In June 2024, after more than two decades, Tsoukernik sold King's Casino and exited the gambling industry.

===Poker===
Tsoukernik regularly participates in global high-roller tournaments and high stakes cash games. His results included a victory at the 2016 EPT Super High Roller tournament in Prague, winning €741,100 and a 4th-place finish in the 2017 Super High Roller Bowl tournament in Las Vegas, winning $1.8 million. Tsoukernik also won the European Masters Series of Pot Limit Omaha, Rozvadov in 2014, winning €27,442 and he came 3rd at the same series event in 2014 winning €13,340 and 2nd at the CAPT Innsbruck 2011, winning €33,020. He won the €100,000 Short Deck, winning €1,102,000 during the 2019 WSOP Europe, defeating Phil Ivey in Heads-up.

In 2016 and 2017, poker players Elton Tsang and Matt Kirk accused Tsoukernik of refusing to pay gambling debts. In the spring of 2018 Leon Tsoukernik participated in one of the biggest cash games in Montreal, Canada, winning a record pot against Matt Kirk. The two have not been on good terms recently, but apparently their differences have been settled, and Leon and Matt are friends again.

Tsoukernik played on partypoker LIVE’s streams multiple times, where he plays under the screen name “KingsOfLeon”.

As of November 2020, Tsoukernik has won $4.936 million in live tournament earnings, over the course of 8 years.

===Personal life===
He has two children, son Leonel and a daughter Isabelle. He loves art, poker, helicopters and classical music.

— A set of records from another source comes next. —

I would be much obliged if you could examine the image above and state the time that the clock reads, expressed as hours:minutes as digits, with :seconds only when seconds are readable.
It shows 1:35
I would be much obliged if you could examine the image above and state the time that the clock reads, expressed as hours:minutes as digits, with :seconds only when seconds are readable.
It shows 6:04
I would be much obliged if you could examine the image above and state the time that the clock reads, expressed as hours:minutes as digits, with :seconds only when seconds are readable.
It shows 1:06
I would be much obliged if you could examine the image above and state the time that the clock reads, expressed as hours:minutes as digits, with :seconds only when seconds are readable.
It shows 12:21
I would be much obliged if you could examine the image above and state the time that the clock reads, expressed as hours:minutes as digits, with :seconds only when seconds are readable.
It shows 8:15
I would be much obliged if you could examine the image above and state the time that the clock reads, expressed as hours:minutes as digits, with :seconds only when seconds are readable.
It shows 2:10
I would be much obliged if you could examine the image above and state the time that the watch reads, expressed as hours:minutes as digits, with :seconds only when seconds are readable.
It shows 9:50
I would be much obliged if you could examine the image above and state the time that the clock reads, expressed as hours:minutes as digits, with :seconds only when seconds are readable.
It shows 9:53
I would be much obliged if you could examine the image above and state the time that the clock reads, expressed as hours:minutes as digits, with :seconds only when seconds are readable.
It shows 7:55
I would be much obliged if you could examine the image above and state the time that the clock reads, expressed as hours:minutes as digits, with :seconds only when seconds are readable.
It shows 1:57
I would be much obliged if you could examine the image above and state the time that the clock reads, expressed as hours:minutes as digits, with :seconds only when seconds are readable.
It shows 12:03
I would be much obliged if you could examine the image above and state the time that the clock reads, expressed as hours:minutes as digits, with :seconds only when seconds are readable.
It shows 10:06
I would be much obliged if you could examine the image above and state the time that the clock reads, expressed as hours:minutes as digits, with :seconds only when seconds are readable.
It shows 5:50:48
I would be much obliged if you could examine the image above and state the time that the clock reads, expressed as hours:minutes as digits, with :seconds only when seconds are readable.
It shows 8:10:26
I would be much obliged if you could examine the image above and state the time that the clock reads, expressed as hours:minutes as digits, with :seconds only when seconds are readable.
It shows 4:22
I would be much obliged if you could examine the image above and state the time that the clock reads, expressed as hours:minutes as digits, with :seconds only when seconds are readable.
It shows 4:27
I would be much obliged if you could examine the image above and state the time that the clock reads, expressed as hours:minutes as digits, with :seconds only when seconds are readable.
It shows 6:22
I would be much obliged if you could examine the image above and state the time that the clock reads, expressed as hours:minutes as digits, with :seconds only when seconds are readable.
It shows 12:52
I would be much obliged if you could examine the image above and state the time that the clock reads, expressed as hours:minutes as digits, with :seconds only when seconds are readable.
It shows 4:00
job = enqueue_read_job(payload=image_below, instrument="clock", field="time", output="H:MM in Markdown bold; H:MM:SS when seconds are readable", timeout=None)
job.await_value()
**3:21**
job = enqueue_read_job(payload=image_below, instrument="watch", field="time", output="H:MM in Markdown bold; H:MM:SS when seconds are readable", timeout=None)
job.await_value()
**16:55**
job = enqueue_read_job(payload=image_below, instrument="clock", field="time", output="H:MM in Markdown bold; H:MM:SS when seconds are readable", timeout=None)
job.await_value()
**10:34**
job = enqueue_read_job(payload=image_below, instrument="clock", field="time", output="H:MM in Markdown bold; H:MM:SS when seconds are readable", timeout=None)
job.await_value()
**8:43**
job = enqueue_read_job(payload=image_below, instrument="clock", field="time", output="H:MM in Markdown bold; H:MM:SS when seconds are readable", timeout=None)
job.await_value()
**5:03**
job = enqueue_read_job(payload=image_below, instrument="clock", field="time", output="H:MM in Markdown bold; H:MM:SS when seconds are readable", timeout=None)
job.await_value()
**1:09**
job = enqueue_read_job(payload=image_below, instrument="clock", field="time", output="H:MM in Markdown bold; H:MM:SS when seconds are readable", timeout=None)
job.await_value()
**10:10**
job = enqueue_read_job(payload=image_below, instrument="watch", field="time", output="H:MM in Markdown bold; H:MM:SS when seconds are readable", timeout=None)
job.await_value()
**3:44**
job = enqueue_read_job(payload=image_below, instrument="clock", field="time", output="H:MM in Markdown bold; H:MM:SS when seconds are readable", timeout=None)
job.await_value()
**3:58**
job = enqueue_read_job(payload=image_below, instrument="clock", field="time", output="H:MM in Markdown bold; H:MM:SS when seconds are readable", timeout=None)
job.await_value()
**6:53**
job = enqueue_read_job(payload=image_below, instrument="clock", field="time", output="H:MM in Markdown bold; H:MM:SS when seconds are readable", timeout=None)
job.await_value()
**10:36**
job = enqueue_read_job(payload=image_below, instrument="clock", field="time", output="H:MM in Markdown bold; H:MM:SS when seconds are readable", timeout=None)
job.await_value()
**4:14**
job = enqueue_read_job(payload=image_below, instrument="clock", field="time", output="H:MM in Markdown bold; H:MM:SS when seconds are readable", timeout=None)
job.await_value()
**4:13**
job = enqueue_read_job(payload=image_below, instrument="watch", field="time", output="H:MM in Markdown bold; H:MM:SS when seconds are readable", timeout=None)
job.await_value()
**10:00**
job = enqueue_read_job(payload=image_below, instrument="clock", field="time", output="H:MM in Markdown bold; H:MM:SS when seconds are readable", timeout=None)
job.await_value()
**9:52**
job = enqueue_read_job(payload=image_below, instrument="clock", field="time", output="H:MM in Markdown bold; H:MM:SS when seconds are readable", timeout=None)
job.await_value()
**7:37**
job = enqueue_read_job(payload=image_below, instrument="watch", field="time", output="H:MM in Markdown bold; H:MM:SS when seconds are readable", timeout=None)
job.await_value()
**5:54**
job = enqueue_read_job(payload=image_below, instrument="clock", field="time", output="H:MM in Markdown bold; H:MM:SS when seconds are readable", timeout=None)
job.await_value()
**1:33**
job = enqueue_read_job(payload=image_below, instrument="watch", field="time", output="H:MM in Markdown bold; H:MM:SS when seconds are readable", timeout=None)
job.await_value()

=== Religion and philanthropy ===
Leon Tsoukernik professes Judaism. In 2023, he bought a plot of land in Marienbad on which stood a synagogue from 1884 to 1938, which was set on fire and completely destroyed by the Nazis during Kristallnacht on 9–10 November 1938. Tsoukernik plans to build a new modern synagogue on the site, for which he has chosen the architect Moshe Safdie.